Directed By: Stan Winston
“God is the only thing that can stop what’s out there, Kim.”
So we’re done with found-footage (For now at least, I can’t speak as to when it’ll show up again) and moving on to affairs of a different kind. This time is Lance Henriksen in a rare hero role with the somewhat ludicrously titled Pumpkinhead. Trust me, it’s better than the title lets on (And isn’t as goofy as it lets on either) and boasts one of the more intriguing premises I can remember.

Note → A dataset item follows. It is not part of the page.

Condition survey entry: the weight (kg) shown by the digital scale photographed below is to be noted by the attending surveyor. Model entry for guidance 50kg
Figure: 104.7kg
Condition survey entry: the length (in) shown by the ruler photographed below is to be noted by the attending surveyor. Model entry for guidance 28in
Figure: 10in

After his son is killed by some out-of-towners in a motorbike accident, Henriksen visits a local voodoo lady and summons the aforementioned one with the head of a pumpkin to get his revenge. So it’s essentially a slasher film with some believable motivation and some kids who don’t actually deserve to get killed.

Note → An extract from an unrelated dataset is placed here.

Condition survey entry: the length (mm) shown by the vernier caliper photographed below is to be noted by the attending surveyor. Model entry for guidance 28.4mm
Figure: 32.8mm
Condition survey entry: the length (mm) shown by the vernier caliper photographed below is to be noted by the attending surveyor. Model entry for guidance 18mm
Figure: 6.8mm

The film was directed by visually effects guru Stan Winston, who here is making his Directorial debut. Sadly it shows on occasion, with Winston making the occasional mistakes like a prologue that reveals the monster far too soon. It’s also incredibly short, running just over 80 minutes. Once the killing starts there’s barely enough time before it’s over. It does however pack some good ideas into that runtime and the creature itself looks fantastic, with the practical effects work looking better than arguably any CG would’ve.
It’s a movie that falls right into the ‘revenge is bad’ category, with Henriksen realising right away that he’s made a terrible mistake. He gets a psychic connection with the monster and sees what it sees, so after the first killing he tries to stop everything. Yes his son died, but killing a bunch of distraught teens(ish) won’t help matters. Nailing the point home even further is during the last 20 minutes where the face of the monster, previously a featureless blob, comes to resemble that of Henriksen.
Speaking of Henriksen, he’s great in the role. Forever under-used in Hollywood, he’s believable both in his grief as a recently bereaved father and also as someone who’s come to regret what he’s done. Often cast as the villain – just the year before he was in the best Vampire movie ever made, Near Dark – he brings something believable to the role that a lesser actor probably couldn’t have, particularly as his arc is so truncated it’s not really that believable at all. He doesn’t come to regret his decision over any real amount of time, instead it’s so short that it’s like he instantly regrets having that last bit of pizza. Again that’s not his fault though and he does much better than with what he’s been given.
Sadly the teens don’t get the same treatment or any treatment at all for that matter, which is strange since we get to spend a lot of time with them. Instead they’re all instantly forgettable, and die in similar ways (Pumpkinhead just loves throwing people around). Even the asshole of the group, the one who actually kills Henriksen’s kid, and then forces the others to hole up in a cabin, gets mostly nothing to do. He doesn’t even get the most memorable death (Though it is close) which is an odd choice for the film to make since it clearly sets him up as the main antagonist. Well, kind of.
Despite the faults it’s still a fun entry into the most prolific of horror decades, OK I don’t even know if that’s true – but it sounded right. You could essentially call it a slasher film, but it’s more akin to a Southern Gothic fairytale, something in which bad things happen and a lesson is to be learned at the end. It just happens to be one with a ludicrous title.